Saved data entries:
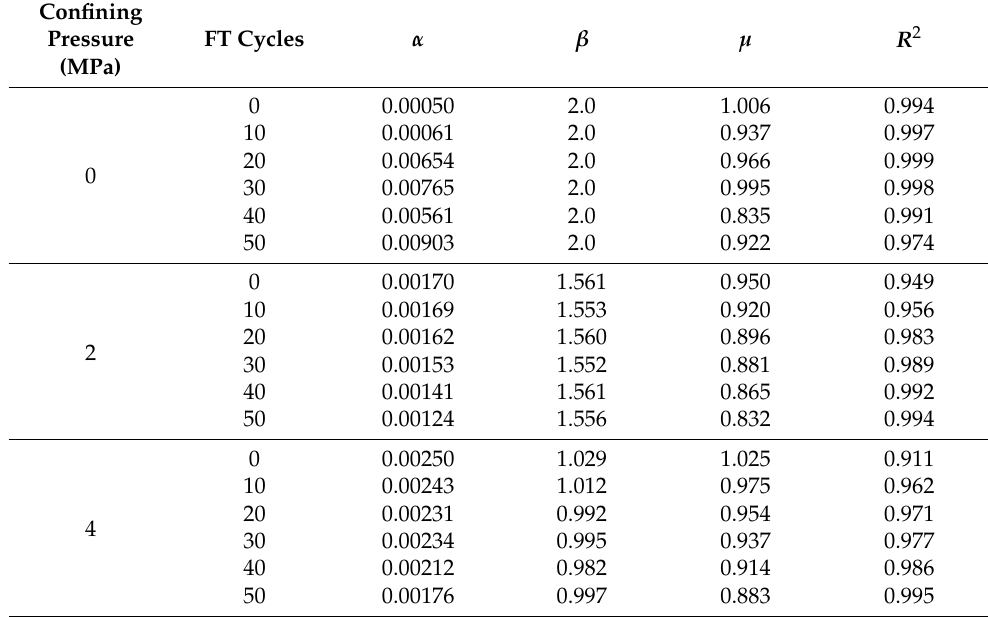
Table 2. Fitting parameters ( α , β , and µ ) and coefficient of determination ( R 2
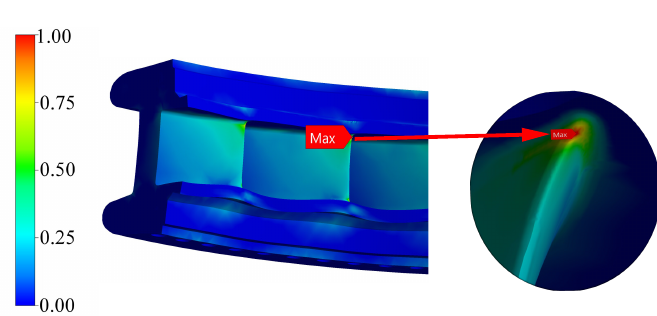
Figure 17. The maximum stress of the stay ring during turbine start-up.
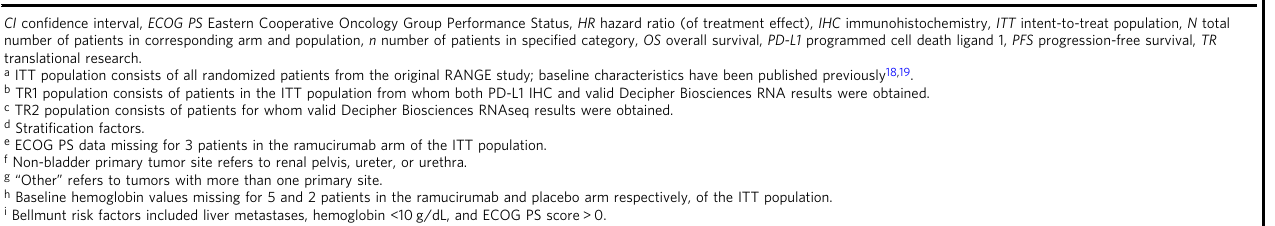
Urothelial carcinoma molecular subtype, PD-L1 status, and overall survival . We analyzed the mRNA dataset using three different gene expression-based UC molecular classi fi ers 11,21 (Supplementary Table 3). There was considerable overlap between ConsensusMIBC Basal/Squamous and the Basal and Decipher GSCv1 into an even split between Basal/Squamous and Stroma-rich subtypes. Analysis of the association between mole- cular subtype and PD-L1 CPS revealed that Basal tumor types of classi fi cation schemes were more likely to be CPS ≥ 10: 52.2% of Basal and 82.1% of Claudin Low subtypes using the Decipher the ConsensusMIBC classi fi er 11 (Fig. 3a), and 76.9% of the Basal Squamous subtype using TCGA were CPS ≥ 10. In contrast, Luminal tumor types of UC classi fi cation schemes were more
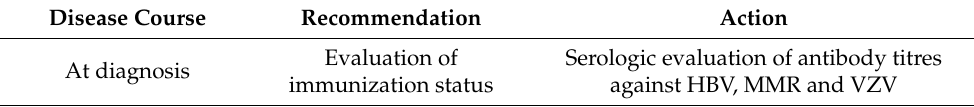
Table 1. Vaccine recommendations for children with inflammatory bowel disease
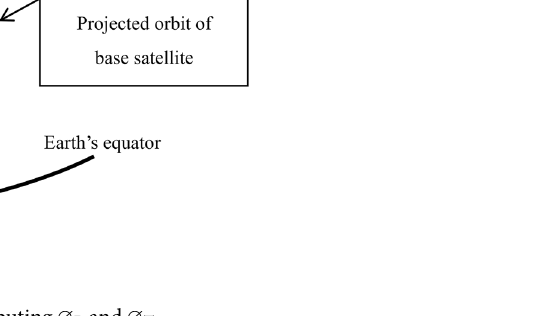
Figure 4. Spherical triangle for computing ∅ B and ∅ T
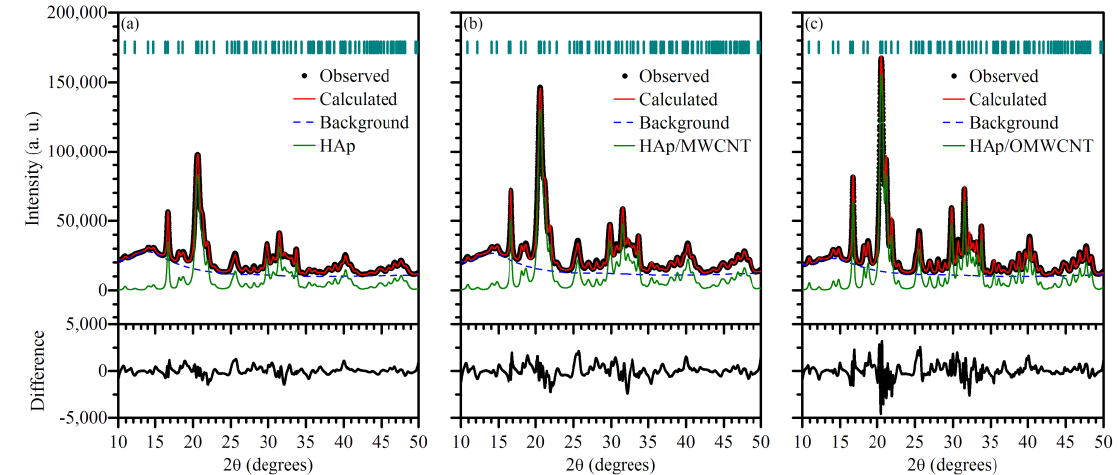
Figure 3. Rietveld refinement plot of HAp ( a ), HAp/MWCNT ( b ), HAp/OMWCNT ( c ).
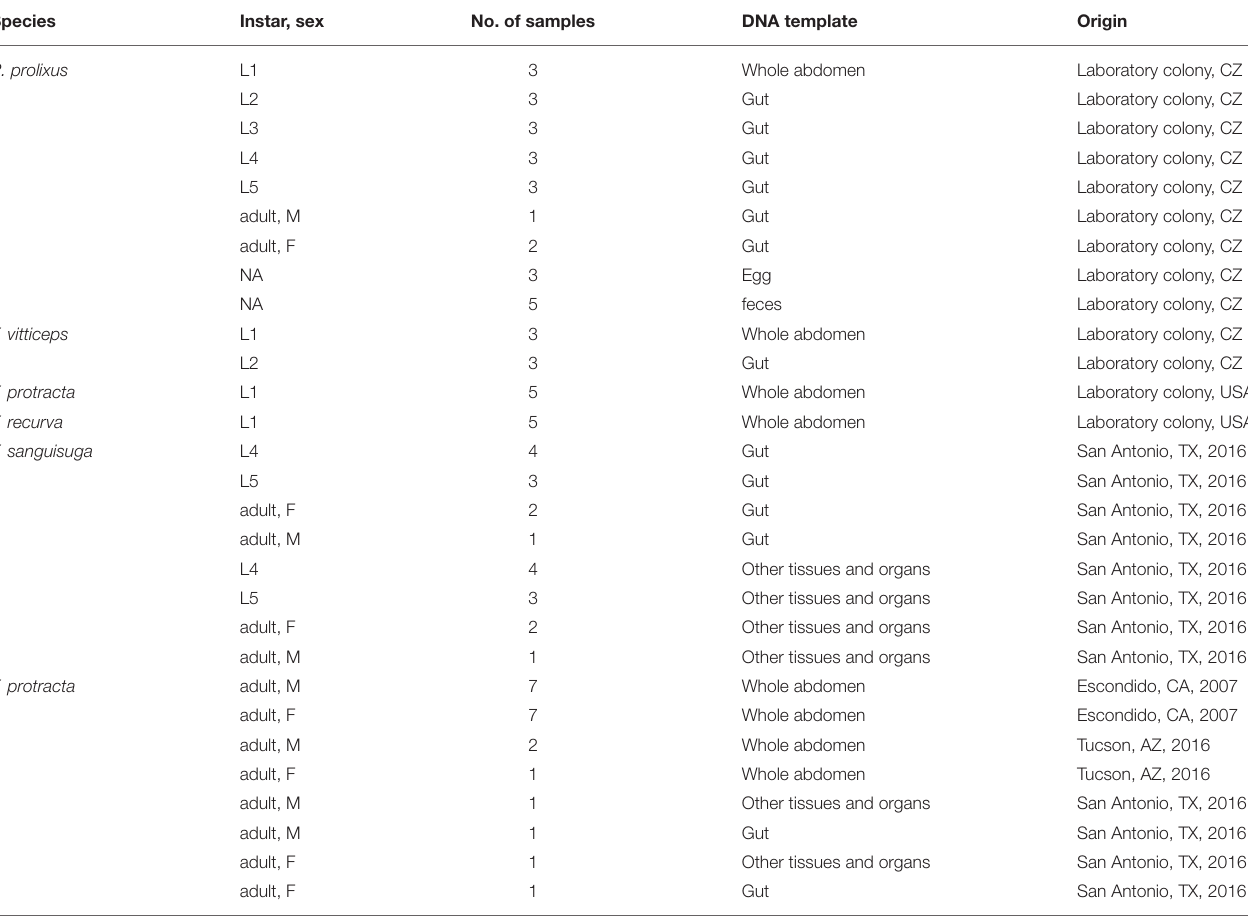
TABLE 1 | List of all the DNA isolates for which the 16S rRNA gene amplicon data were generated in this study.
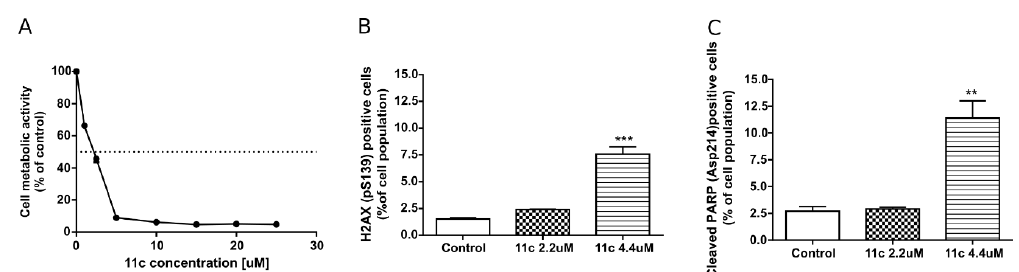
Figure 3. Influence of 11c on HL-60 cells after 24 h incubation ( A ): Metabolic activity, ( B ): DNA damage measured by H2AX phosphorylation changes and ( C ) : apoptosis induction measured by PARP cleavage. ( B , C ) : Results are expressed as mean ± SEM of a triplicate assay; *** p < 0.001, ** p < 0.01.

What needs to be done >> Reproduce each entry exactly as given; no pictures, please.

Answer area >>
Table 2. Fitting parameters ( α , β , and µ ) and coefficient of determination ( R 2
Figure 17. The maximum stress of the stay ring during turbine start-up.
Urothelial carcinoma molecular subtype, PD-L1 status, and overall survival . We analyzed the mRNA dataset using three different gene expression-based UC molecular classi fi ers 11,21 (Supplementary Table 3). There was considerable overlap between ConsensusMIBC Basal/Squamous and the Basal and Decipher GSCv1 into an even split between Basal/Squamous and Stroma-rich subtypes. Analysis of the association between mole- cular subtype and PD-L1 CPS revealed that Basal tumor types of classi fi cation schemes were more likely to be CPS ≥ 10: 52.2% of Basal and 82.1% of Claudin Low subtypes using the Decipher the ConsensusMIBC classi fi er 11 (Fig. 3a), and 76.9% of the Basal Squamous subtype using TCGA were CPS ≥ 10. In contrast, Luminal tumor types of UC classi fi cation schemes were more
Table 1. Vaccine recommendations for children with inflammatory bowel disease
Figure 4. Spherical triangle for computing ∅ B and ∅ T
Figure 3. Rietveld refinement plot of HAp ( a ), HAp/MWCNT ( b ), HAp/OMWCNT ( c ).
TABLE 1 | List of all the DNA isolates for which the 16S rRNA gene amplicon data were generated in this study.
Figure 3. Influence of 11c on HL-60 cells after 24 h incubation ( A ): Metabolic activity, ( B ): DNA damage measured by H2AX phosphorylation changes and ( C ) : apoptosis induction measured by PARP cleavage. ( B , C ) : Results are expressed as mean ± SEM of a triplicate assay; *** p < 0.001, ** p < 0.01.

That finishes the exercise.